» Supplied records
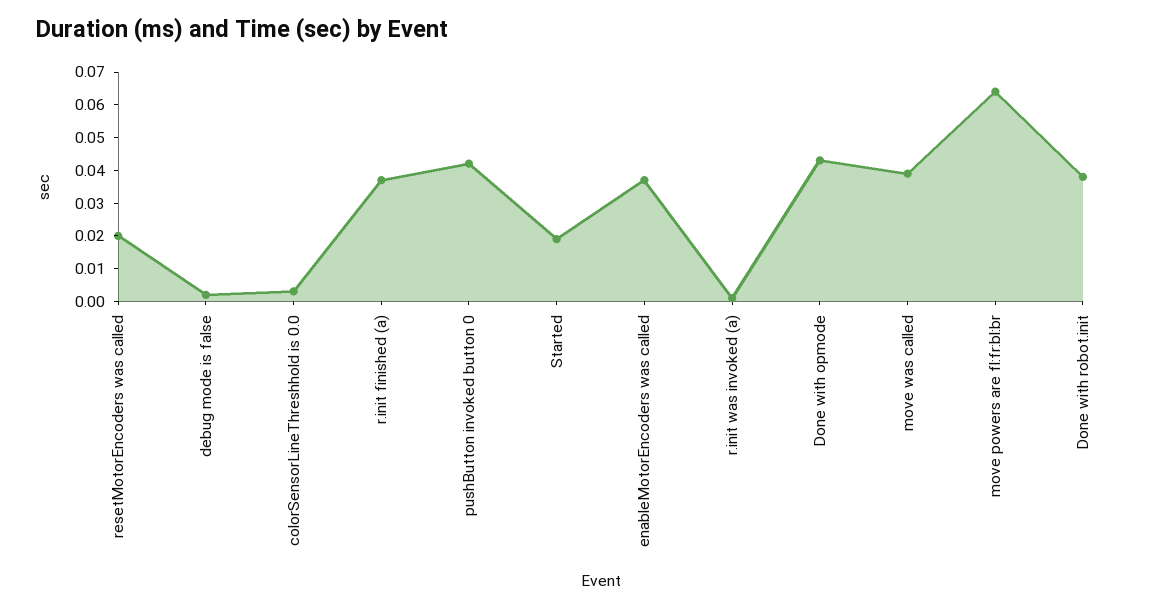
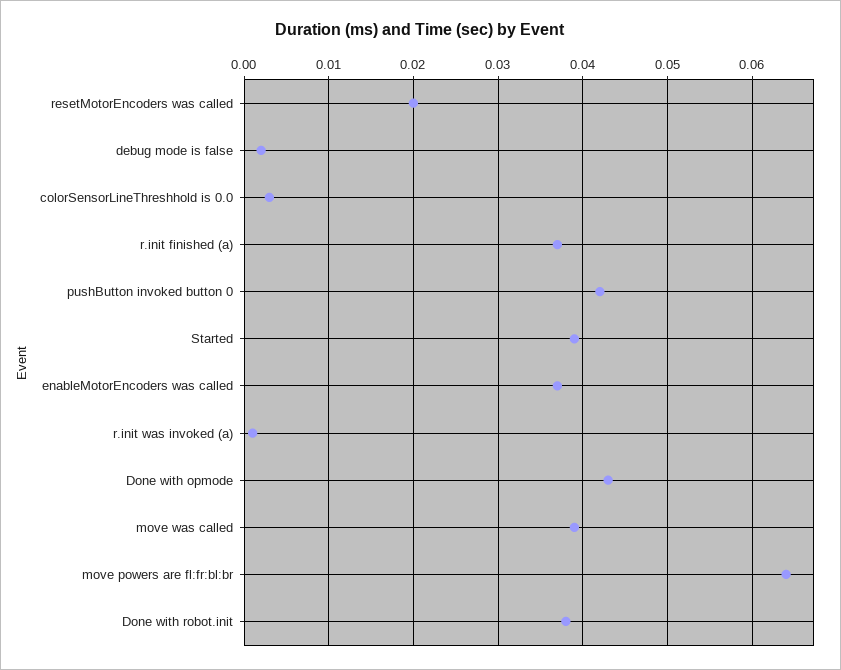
  {
    "resetMotorEncoders was called": 0.02,
    "debug mode is false": 0.002,
    "colorSensorLineThreshhold is 0.0": 0.003,
    "r.init finished (a)": 0.037,
    "pushButton invoked button 0": 0.042,
-   "Started": 0.02,
+   "Started": 0.039,
    "enableMotorEncoders was called": 0.037,
    "r.init was invoked (a)": 0.001,
    "Done with opmode": 0.043,
    "move was called": 0.039,
    "move powers are fl:fr:bl:br": 0.064,
    "Done with robot.init": 0.038
  }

» What to work on
Copy down every line of the entries containing the word "called".

» Completed task
    "resetMotorEncoders was called": 0.02,
    "enableMotorEncoders was called": 0.037,
    "move was called": 0.039,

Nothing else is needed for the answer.